Margaret Price Memorial Quiz, 2019

  1. In Edward Lear’s limerick, how many birds build their nests in the whiskers of the ‘old man with a beard’? Name the species for extra marks.
  2. How many British birds have the word Golden in their name? One point for the number and one point each for species named.
  3. How can you tell a male from a female Great tit?
  4. Which small bird had the nickname ‘Woodcock pilot’?
  5. Aristotle thought that Redstarts changed into which bird in winter?
  6. Which bird was thought by Gerald of Wales to emerge from ‘ gummy excrescences on floating timber’?
  7. Which rarity hybridised with a Mallard on the Isles of Scilly?
  8. To which bird is Wordsworth referring? ‘Ethereal minstrel, pilgrim of the sky’
  9. To which bird is Shelley referring? ‘O blithe newcomer! I have heard, I hear thee and rejoice’.
  10. Which of the three common woodpeckers doesn’t drum?
  11. Which common garden bird’s song has regional dialects?
  12. According to the BTO what do the following have in common?
    a) Turtle dove; b) Spotted flycatcher; c) Starling.
  13. On which British island did Bittern breed for the first time in 2018?
  14. Which football team is known as the Seagulls?
  15. Which rare warbler was confirmed  breeding in the recording area in 2015?
  16. Which species is the oldest known female bird still confirmed to be breeding
  17. Which band might Columba livia want to join?
  18. What colour are Blue tit eggs?
  19. Which rare duck was released into the wild recently after being raised in captivity
  20. The name of which common British breeding migrant contains all the vowels once only?
  21. In which Welsh county was Snowy owl reported first in March 2018?
  22. Which re-introduced species crossed the Bristol Channel and bred on the Gwent Levels in 2016?
  23. Which potential first for Wales was ringed on Bardsey in May 2018?
  24. Where in Wales was a Green heron seen on 28 April 2018?
  25. Give the English names of these birds:
    a) Titw Tomos Las; b) Gwennol; c) Titw’r Helyg; d) Hwyaden Gopog; e) Cigfran; f) Hwyaden Bengoch.
  26. Sort out the bird names from these anagrams:
    a) Shark lore; b) Extra man washer; c) Rents unto; d) South marine; e) Rat wailer
  27. Match the species to the dialect name:
    a) Little grebe; b) Eider; c) Chiffchaff; d) Willow warbler; e) Shelduck; f) Wood warbler.
    a) Miller’s thumb; b) Burrow duck; c) Dive dapper; d) Green wren; e) St Cuthbert’s duck; f) Feather bed.
  28. Match the species to the collective noun:
    a) Buzzard; b) Chiffchaff; c) Chough; d) Starling; e) Linnet; f) Lapwing.

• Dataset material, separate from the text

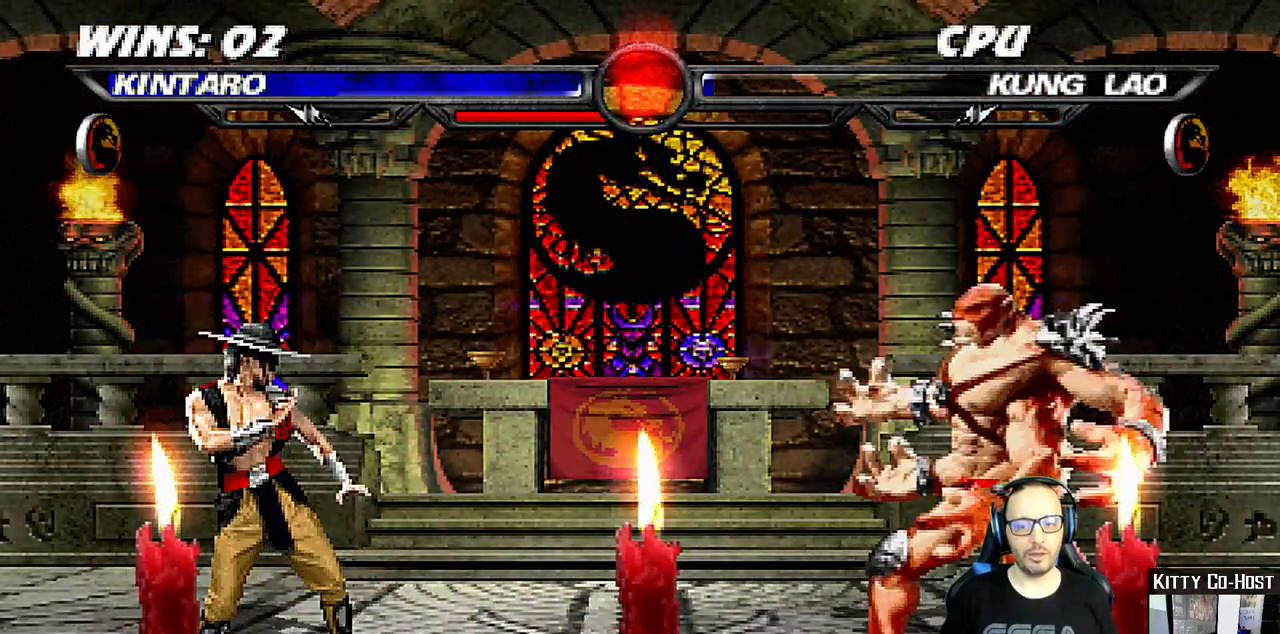
{"buttons": [], "left_stick": "center", "right_stick": "center", "events": []}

    a) Chattering; b) Confusion; c) Wake; d) Deceit; e) Murmuration; f) Parcel.
  29. Which two well-known ornithologists co-authored the recently published Handbook of Western Paleartic Birds?
  30. Which species are these?
    a) Recurvirostra avosetta; b) Haematopus ostalegus; c) Pluvialis squatarola.
  31. According to Gower Birds Vol. 11 no 1, how many birds are on the County List?
    a) 310; b) 312; c) 309; d) 300.
  32. In which year were there record numbers of Yellow-browed warbler noted in the recording area?
    a) 2014; b) 2015; c) 2016.
  33. Place the following plovers in order of size with the largest first:
    a) Little ringed; b) Ringed; c) Kentish.
  34. Link the specific name to the common name of these seabirds:
    a) Manx shearwater; b) Puffin; c) Guillemot; d) Razorbill; e) Storm-petrel; f) Kittiwake.
    a) Hydrobates pelagicus; b) Alca torda; c) Puffinus puffinus; d) Fratercula arctica; e) Uria aalge; f) Rissa tridactyla.
  35. Name this winter visitor to South Wales from the description:
    Black and white, rather dumpy body, steep forehead with crown rounded, or peaking over eye with black extending below eye. Bill rather tiny and up-tilted to a sharp point.